Filming is underway on The Invisible Man director Leigh Whannell’s Wolf Man for Universal and Blumhouse, which will be howling its way into theaters on January 17, 2025.

Deadline reports that Matilda Firth (Disenchanted) is the latest actor to sign on, joining Christopher Abbott (Poor Things),  Julia Garner (The Royal Hotel), and Sam Jaeger.

The project will mark Whannell’s second monster movie and fourth directing collaboration with Blumhouse Productions (The Invisible Man, Upgrade, Insidious: Chapter 3).

Wolf Man stars Christopher Abbott as a man whose family is being terrorized by a lethal predator.

Writers include Whannell & Corbett Tuck as well as Lauren Schuker Blum & Rebecca Angelo.

Jason Blum is producing the film.
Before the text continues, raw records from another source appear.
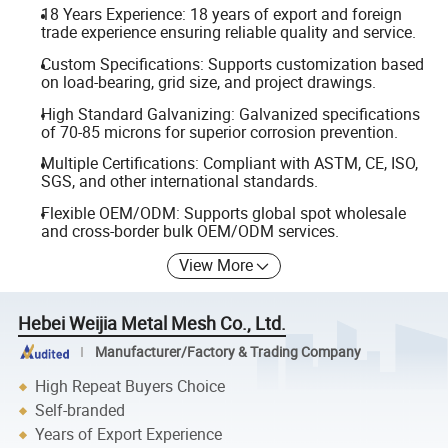
18 Years Experience: 18 years of export and foreign
trade experience ensuring reliable quality and service.
Custom Specifications: Supports customization based
on load-bearing, grid size, and project drawings.
High Standard Galvanizing: Galvanized specifications
of 70-85 microns for superior corrosion prevention.
Multiple Certifications: Compliant with ASTM, CE, ISO,
SGS, and other international standards.
Flexible OEM/ODM: Supports global spot wholesale
and cross-border bulk OEM/ODM services.
View More
Hebei Weijia Metal Mesh Co., Ltd.
Manufacturer/Factory & Trading Company
High Repeat Buyers Choice
Self-branded
Years of Export Experience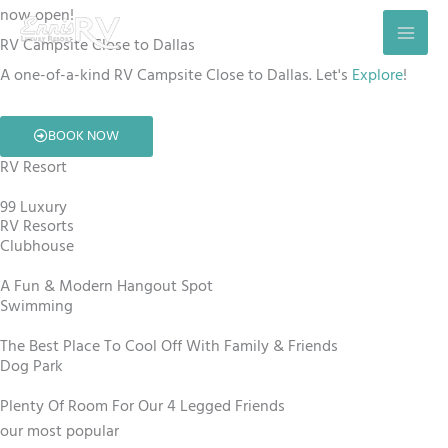
Skip
now open!
to
RV Campsite Close to Dallas
content
A one-of-a-kind RV Campsite Close to Dallas. Let's
Explore
!
BOOK NOW
RV Resort
99 Luxury
RV Resorts
Clubhouse
A Fun & Modern Hangout Spot
Swimming
The Best Place To Cool Off With Family & Friends
Dog Park
Plenty Of Room For Our 4 Legged Friends
our most popular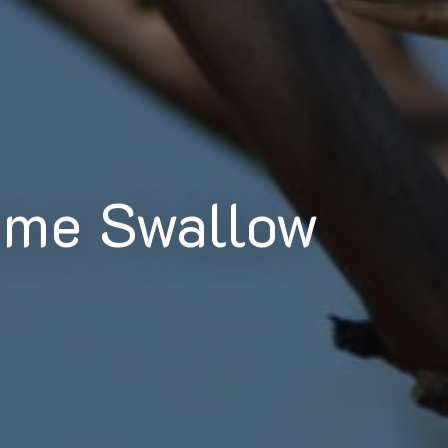
ome Swallow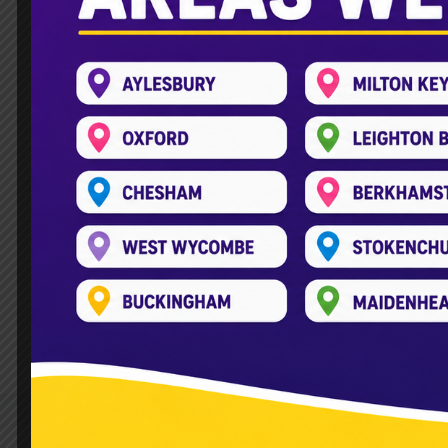
Hire KidsPlayBus for you
Leave a Comment
/
Kids Play Bus
/
kids
Planning a wedding is no small task. From
often overlooked is how to keep younger
where KidsPlayBus comes in. It offers a s
Read More »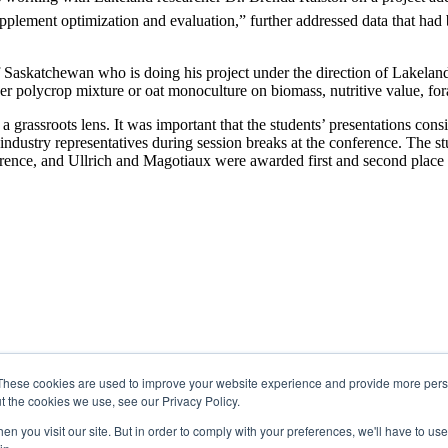
plement optimization and evaluation,” further addressed data that had b
Saskatchewan who is doing his project under the direction of Lakeland
her polycrop mixture or oat monoculture on biomass, nutritive value, for
 grassroots lens. It was important that the students’ presentations cons
industry representatives during session breaks at the conference. The st
ference, and Ullrich and Magotiaux were awarded first and second place 
These cookies are used to improve your website experience and provide more perso
t the cookies we use, see our Privacy Policy.
n you visit our site. But in order to comply with your preferences, we'll have to use 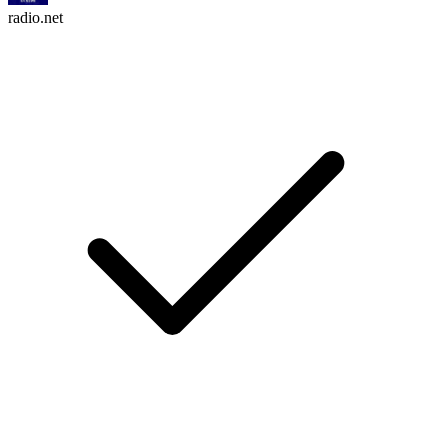
radio.net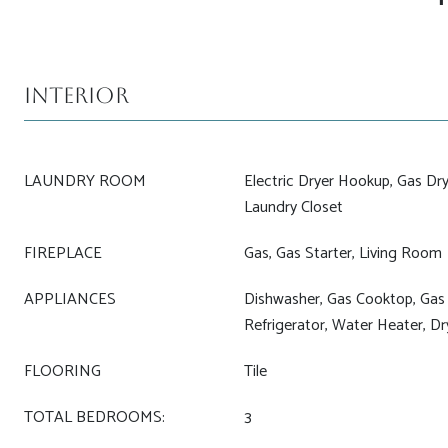
Interior
LAUNDRY ROOM
Electric Dryer Hookup, Gas Dry
Laundry Closet
FIREPLACE
Gas, Gas Starter, Living Room
APPLIANCES
Dishwasher, Gas Cooktop, Gas
Refrigerator, Water Heater, D
FLOORING
Tile
TOTAL BEDROOMS:
3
Ryan Gosling, Ken Kao, Bea Sequeira, Mel Turner and Whannell are executive producers. Wolf Man is a Blumhouse and Motel Movies production.

In the wake of the failed Dark Universe, Leigh Whannell’s The Invisible Man has been the only real success story for the Universal Monsters brand, which has been struggling with recent box office flops including the comedic Renfield and period horror movie The Last Voyage of the Demeter. Giving him the keys to the castle once more seems like a wise idea, to say the least.